◆ Passage for review ◆
● ● ●

Then we put our attention back at the background of this analog space, What is there before anything digital has precipitated from it. There is nothing “digital” and so we call it ZERO. This gives us a “stable datum” or a reference point to look from at anything digital. The reference point itself is neither digital nor analog. Once we have this reference point included, we get the set of WHOLE numbers.
What is next?
Vin: Numbers give us the concept of digital as precipitating from an analog space.
Chris: I think we should be careful about beginning this thread with that assumption — analog space.
Good point, Chris.
I like analog, though.
It would be good to define analog. For this purpose, I’d like to say analog is the integrated whole. Digital is the breakdown of the whole into slices. Counting numbers are the the breakdown of all numbers into a countable, infinite set. The whole set is analog, then.
If you take the slices of a digital graph of a manifestation to the limit, as with integration, the graph becomes analog (whole) again.
Now, given all this, I agree, Chris, I don’t think zero fits the definition of analog. It’s not the whole. It’s the absence of the whole.

● ● ●

◆ Task details ◆
Answer these questions using the thread on analog and digital.
(a) What name is given to the background of the analog space, and on what grounds?
(b) How does the thread define analog and digital?
(c) What does the last paragraph say zero is, instead of the whole?

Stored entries
● ● ●

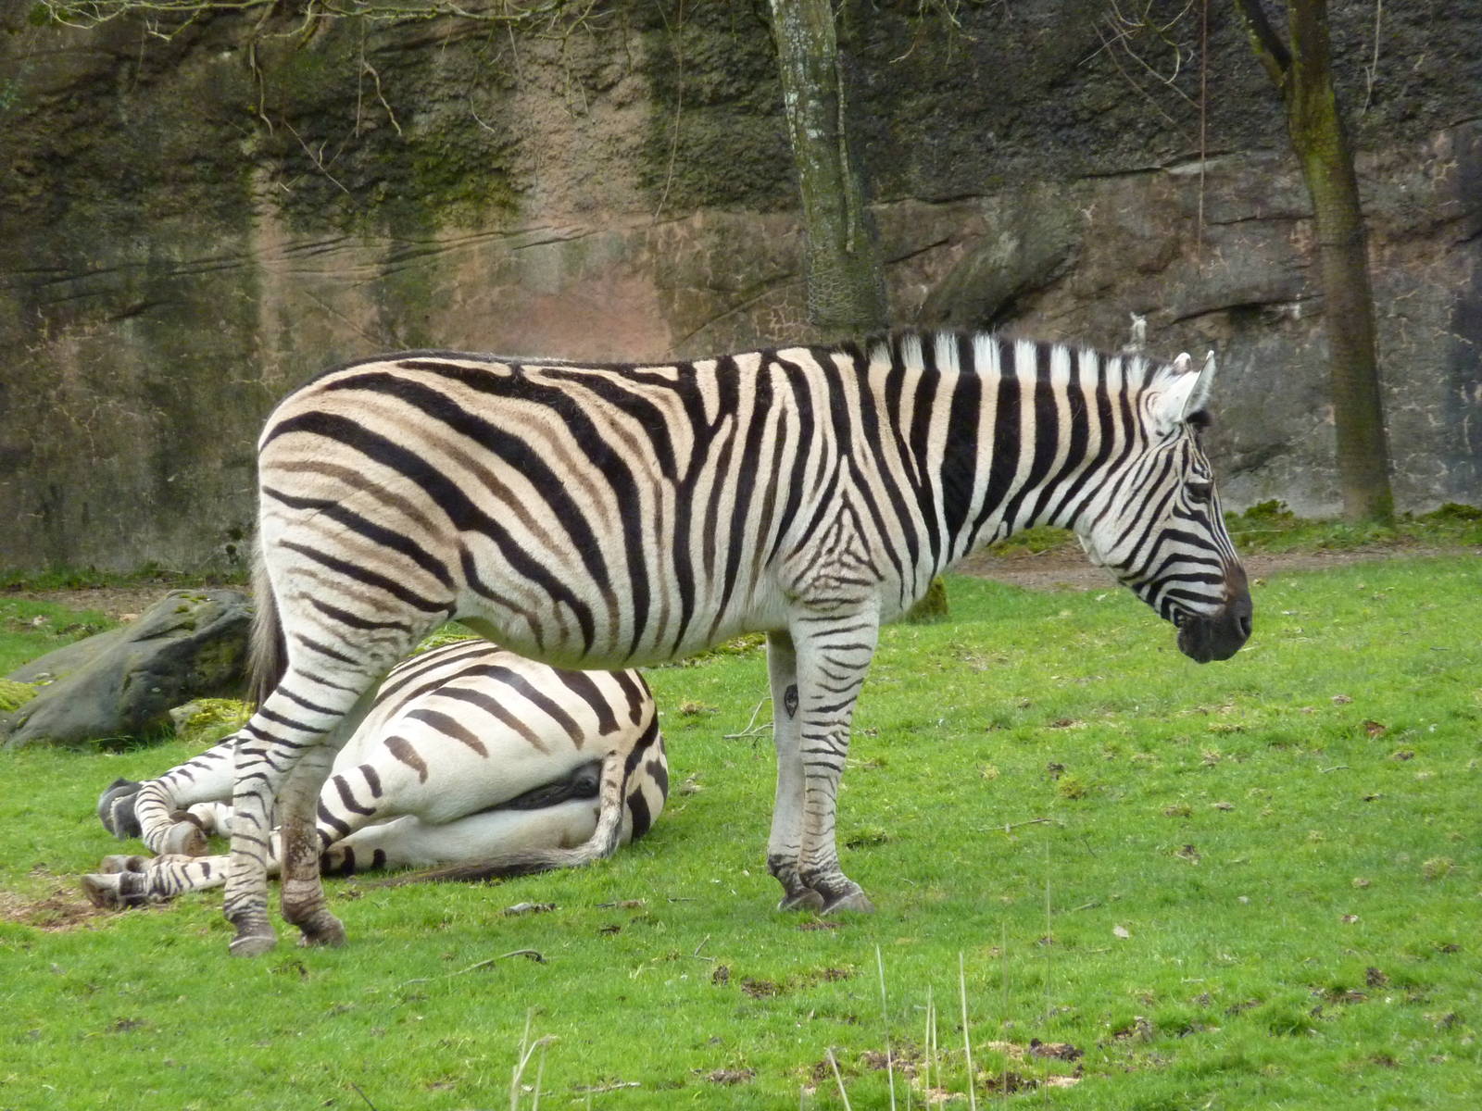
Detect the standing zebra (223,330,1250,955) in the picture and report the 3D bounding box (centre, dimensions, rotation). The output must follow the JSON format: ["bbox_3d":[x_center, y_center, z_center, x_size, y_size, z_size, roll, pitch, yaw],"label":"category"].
[{"bbox_3d":[-0.009,0.199,28.800,2.270,1.380,0.520,0,5,3],"label":"standing zebra"}]

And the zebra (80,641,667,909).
[{"bbox_3d":[-0.940,0.472,30.700,1.300,0.540,1.750,-1,5,-16],"label":"zebra"}]

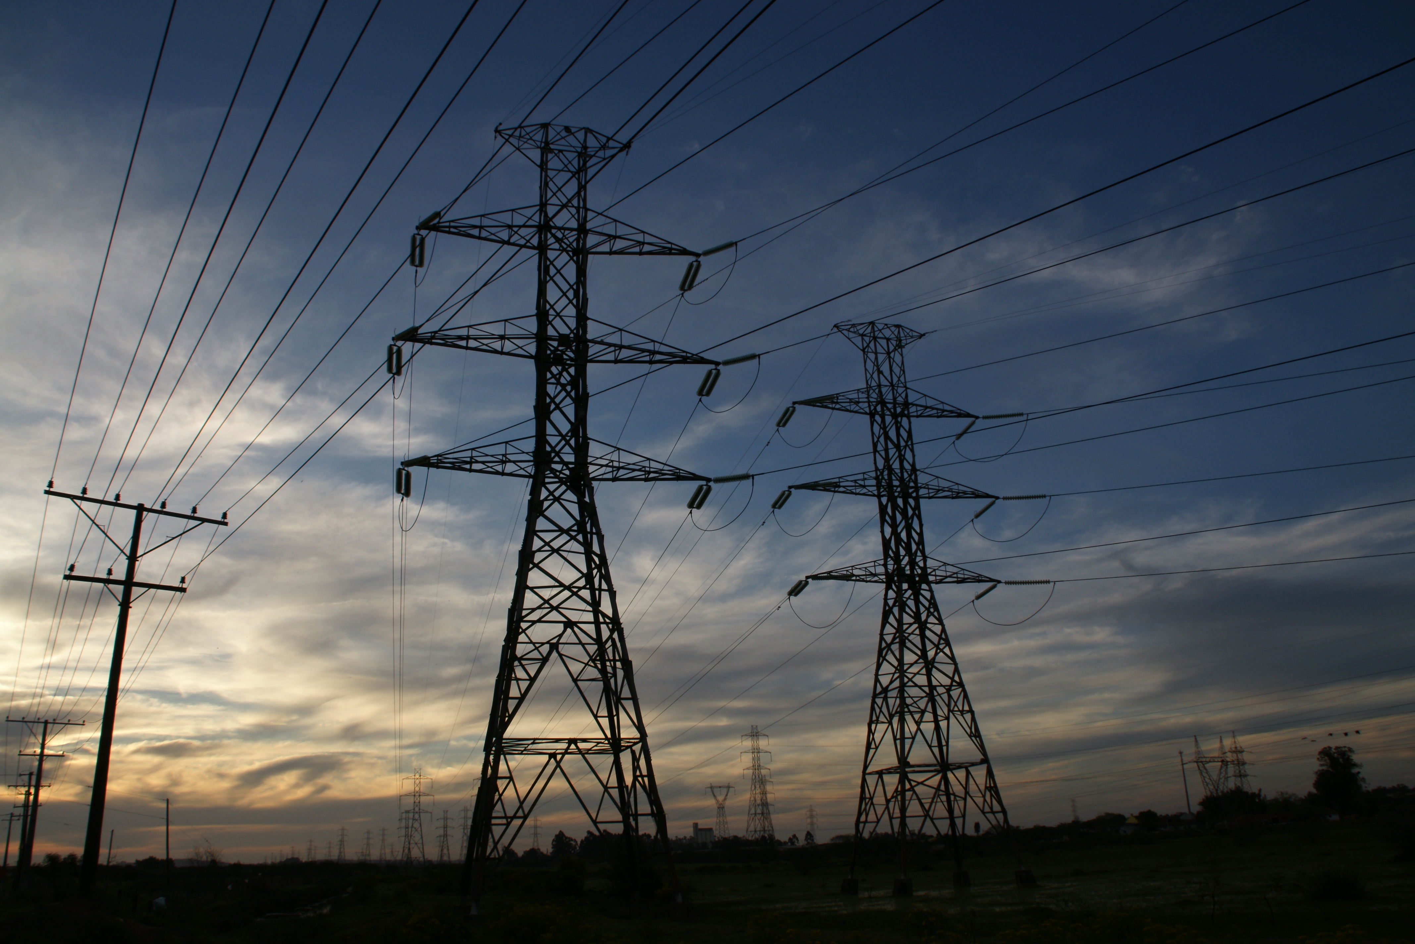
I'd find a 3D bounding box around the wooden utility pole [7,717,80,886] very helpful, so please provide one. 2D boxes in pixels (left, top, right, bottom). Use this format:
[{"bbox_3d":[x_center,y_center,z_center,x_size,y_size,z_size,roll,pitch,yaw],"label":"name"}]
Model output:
[{"bbox_3d":[-37.213,18.191,58.695,3.950,8.860,0.400,14,-25,-39],"label":"wooden utility pole"}]

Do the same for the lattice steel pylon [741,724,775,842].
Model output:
[{"bbox_3d":[17.055,104.264,351.974,11.300,39.281,7.000,7,-21,-26],"label":"lattice steel pylon"}]

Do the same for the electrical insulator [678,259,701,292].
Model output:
[{"bbox_3d":[-0.800,-9.258,50.146,0.550,0.280,2.300,4,-30,-19],"label":"electrical insulator"}]

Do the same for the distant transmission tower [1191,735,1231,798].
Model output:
[{"bbox_3d":[152.755,93.026,319.428,15.500,26.582,5.500,10,-23,-32],"label":"distant transmission tower"}]

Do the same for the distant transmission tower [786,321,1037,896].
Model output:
[{"bbox_3d":[11.804,6.735,62.720,14.008,33.654,7.622,3,-20,-15],"label":"distant transmission tower"}]

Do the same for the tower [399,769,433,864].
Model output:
[{"bbox_3d":[-92.841,110.356,340.317,10.600,29.210,5.200,3,-20,-15],"label":"tower"}]

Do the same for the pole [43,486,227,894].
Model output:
[{"bbox_3d":[-12.682,4.553,22.677,3.980,8.269,0.380,14,-25,-39],"label":"pole"}]

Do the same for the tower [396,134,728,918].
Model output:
[{"bbox_3d":[-5.946,0.085,43.677,14.008,33.122,7.107,3,-20,-15],"label":"tower"}]

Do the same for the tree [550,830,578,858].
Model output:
[{"bbox_3d":[-40.618,105.317,299.909,7.700,7.969,7.200,0,-19,-7],"label":"tree"}]

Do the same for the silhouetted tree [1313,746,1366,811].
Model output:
[{"bbox_3d":[172.675,84.706,289.868,13.500,19.322,12.500,-13,-22,27],"label":"silhouetted tree"}]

● ● ●

◆ Task response ◆
(a) It is called ZERO because there is nothing "digital" there.
(b) Analog is the integrated whole, and digital is the breakdown of the whole into slices.
(c) Zero is the absence of the whole.